The Washington Post flags one of the second-order consequences of the recession: a new openness in many states to alternatives to incarceration. Prisons have attracted a lot of attention as rural job-creation centers over the last decade or so, but as states look to balance budgets in a down economy, keeping people out of jail is becoming a higher priority. The key data point, lifted from a Pew study, is that it costs $79 a day to keep an inmate in prison, but $3.50 to monitor the same person on probation or parole.

The politics of stimulus is taken up by The Columbus Dispatch. Ohio voters gave President Obama low marks on the economy in a recent poll, and lawmakers from the Buckeye State “have emerged as central players” in the debate over how well the first stimulus package is working and whether a second is needed, the paper claims.

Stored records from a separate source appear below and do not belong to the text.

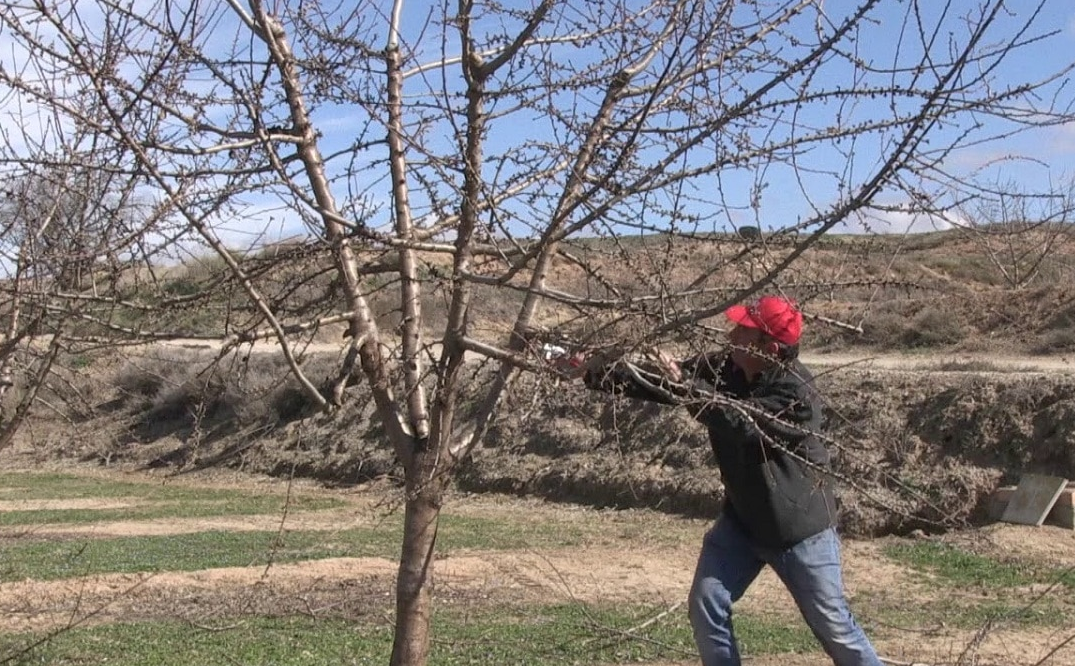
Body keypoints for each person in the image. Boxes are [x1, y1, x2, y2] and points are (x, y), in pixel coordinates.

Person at [555, 295, 882, 666]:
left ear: (769, 348)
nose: (730, 335)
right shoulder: (727, 366)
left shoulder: (797, 395)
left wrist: (689, 388)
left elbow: (740, 422)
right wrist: (592, 371)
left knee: (836, 630)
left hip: (799, 534)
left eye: (743, 329)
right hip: (742, 524)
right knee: (706, 607)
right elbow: (663, 383)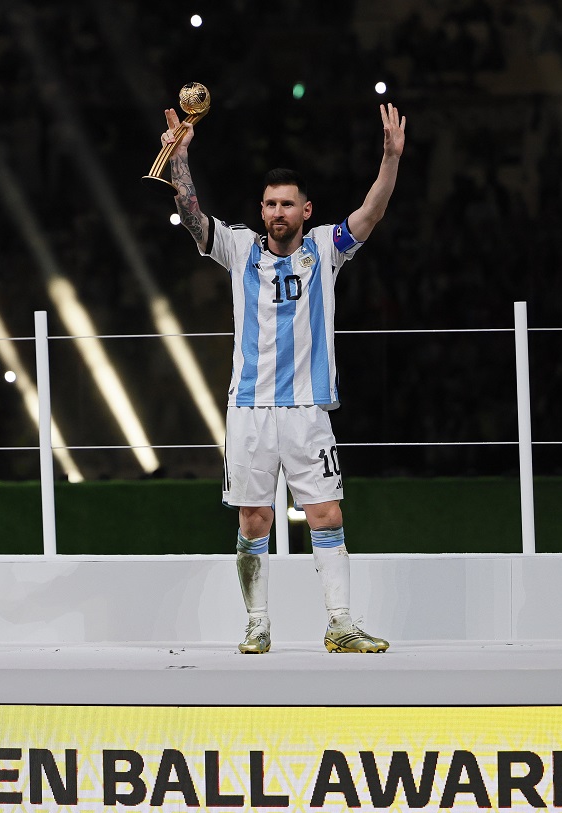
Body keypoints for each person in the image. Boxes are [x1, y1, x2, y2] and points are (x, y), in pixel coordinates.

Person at [161, 102, 406, 654]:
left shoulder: (324, 249)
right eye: (270, 203)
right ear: (262, 209)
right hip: (248, 408)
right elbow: (193, 217)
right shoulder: (239, 247)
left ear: (305, 210)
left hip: (307, 408)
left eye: (287, 204)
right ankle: (257, 623)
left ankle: (340, 624)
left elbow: (371, 212)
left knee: (326, 513)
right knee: (253, 520)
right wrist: (178, 159)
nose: (277, 211)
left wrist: (390, 158)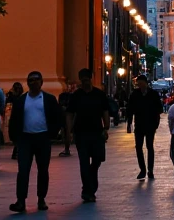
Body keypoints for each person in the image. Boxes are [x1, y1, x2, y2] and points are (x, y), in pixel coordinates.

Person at [7, 70, 60, 214]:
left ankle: (41, 198)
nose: (33, 82)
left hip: (43, 138)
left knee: (43, 170)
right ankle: (20, 201)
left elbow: (57, 117)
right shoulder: (21, 101)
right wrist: (14, 138)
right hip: (25, 139)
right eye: (30, 80)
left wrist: (52, 134)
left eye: (36, 79)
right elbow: (14, 119)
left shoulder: (49, 99)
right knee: (23, 170)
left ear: (41, 82)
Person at [66, 67, 111, 204]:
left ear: (91, 79)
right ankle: (88, 190)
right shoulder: (76, 96)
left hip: (97, 132)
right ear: (80, 80)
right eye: (83, 80)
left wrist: (106, 127)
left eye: (87, 79)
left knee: (97, 160)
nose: (85, 82)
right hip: (81, 133)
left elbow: (105, 111)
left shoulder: (99, 94)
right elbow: (70, 114)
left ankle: (91, 182)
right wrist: (69, 132)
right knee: (84, 162)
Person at [125, 73, 162, 181]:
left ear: (146, 83)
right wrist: (129, 123)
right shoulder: (135, 94)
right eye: (138, 84)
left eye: (141, 84)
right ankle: (142, 169)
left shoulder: (153, 94)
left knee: (150, 146)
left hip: (150, 125)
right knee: (138, 147)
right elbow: (130, 109)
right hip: (139, 124)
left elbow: (158, 109)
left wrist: (156, 124)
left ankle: (150, 169)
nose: (140, 86)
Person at [5, 82, 24, 160]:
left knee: (18, 137)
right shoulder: (13, 97)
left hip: (17, 118)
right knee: (17, 136)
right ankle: (16, 152)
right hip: (14, 118)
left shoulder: (14, 97)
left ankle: (16, 151)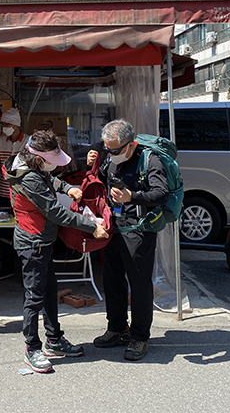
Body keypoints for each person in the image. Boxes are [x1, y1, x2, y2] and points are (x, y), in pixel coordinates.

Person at [4, 129, 109, 373]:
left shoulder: (30, 164)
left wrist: (66, 187)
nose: (55, 165)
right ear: (39, 158)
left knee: (49, 292)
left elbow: (49, 180)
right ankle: (32, 348)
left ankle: (54, 339)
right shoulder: (28, 177)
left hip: (42, 242)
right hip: (33, 244)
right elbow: (55, 212)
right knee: (34, 298)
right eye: (52, 161)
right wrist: (91, 226)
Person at [86, 119, 168, 362]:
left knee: (140, 284)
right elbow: (105, 179)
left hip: (139, 231)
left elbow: (161, 193)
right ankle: (116, 327)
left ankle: (140, 336)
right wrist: (94, 163)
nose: (109, 153)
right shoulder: (112, 158)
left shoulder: (150, 160)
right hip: (114, 230)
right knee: (112, 281)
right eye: (106, 149)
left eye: (114, 149)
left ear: (130, 145)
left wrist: (132, 196)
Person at [0, 107, 27, 280]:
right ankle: (7, 267)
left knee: (23, 232)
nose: (4, 127)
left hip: (23, 194)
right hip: (4, 193)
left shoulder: (28, 143)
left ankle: (24, 270)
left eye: (7, 124)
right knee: (5, 234)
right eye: (3, 124)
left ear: (15, 125)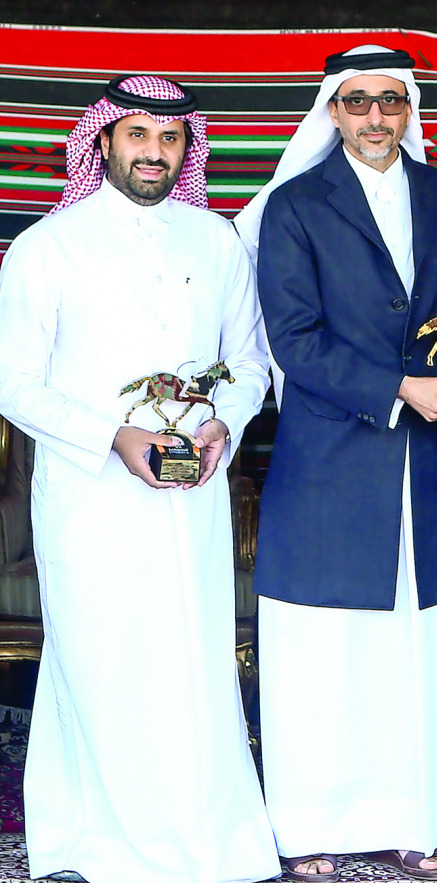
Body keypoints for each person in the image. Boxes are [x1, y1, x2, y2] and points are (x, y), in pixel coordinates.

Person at [0, 75, 278, 883]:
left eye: (170, 140)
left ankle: (208, 840)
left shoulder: (216, 240)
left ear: (187, 149)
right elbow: (14, 382)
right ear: (104, 142)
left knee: (191, 655)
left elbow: (250, 360)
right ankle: (102, 841)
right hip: (92, 494)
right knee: (103, 654)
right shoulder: (48, 246)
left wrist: (225, 417)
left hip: (192, 487)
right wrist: (112, 437)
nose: (154, 153)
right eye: (137, 137)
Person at [233, 45, 437, 882]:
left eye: (392, 102)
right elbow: (292, 342)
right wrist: (399, 387)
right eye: (359, 102)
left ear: (409, 110)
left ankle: (415, 816)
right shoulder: (294, 205)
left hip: (425, 455)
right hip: (333, 455)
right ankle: (309, 826)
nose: (377, 118)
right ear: (333, 111)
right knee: (324, 647)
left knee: (415, 637)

While the job market is stratifying in New York, it’s just outright bad in Michigan. The Detroit news reports today that the state has lost more than 750,000 of its jobs since mid-2000; by the end of next year, that number will jump to 950,000. Auto manufacturing now accounts for less than 1 percent of the state’s non-farm jobs. On the bright side, the health and education sectors are actually growing. Add it all up, and it sounds like the state’s economy is becoming less distinctive and more like the rest of the country.

A squib in The Atlanta-Journal Constitution, meanwhile, notes that even people who have jobs are taking home less money. The average annual paycheck for small business employees has shrunk by more than $3,400 since June 2008; at the same time, an increasing number of those employees were contractors, as more businesses turned to freelance help. What you have is a picture of an economy that’s struggling to survive,” said the president of the private payroll firm that compiled the data.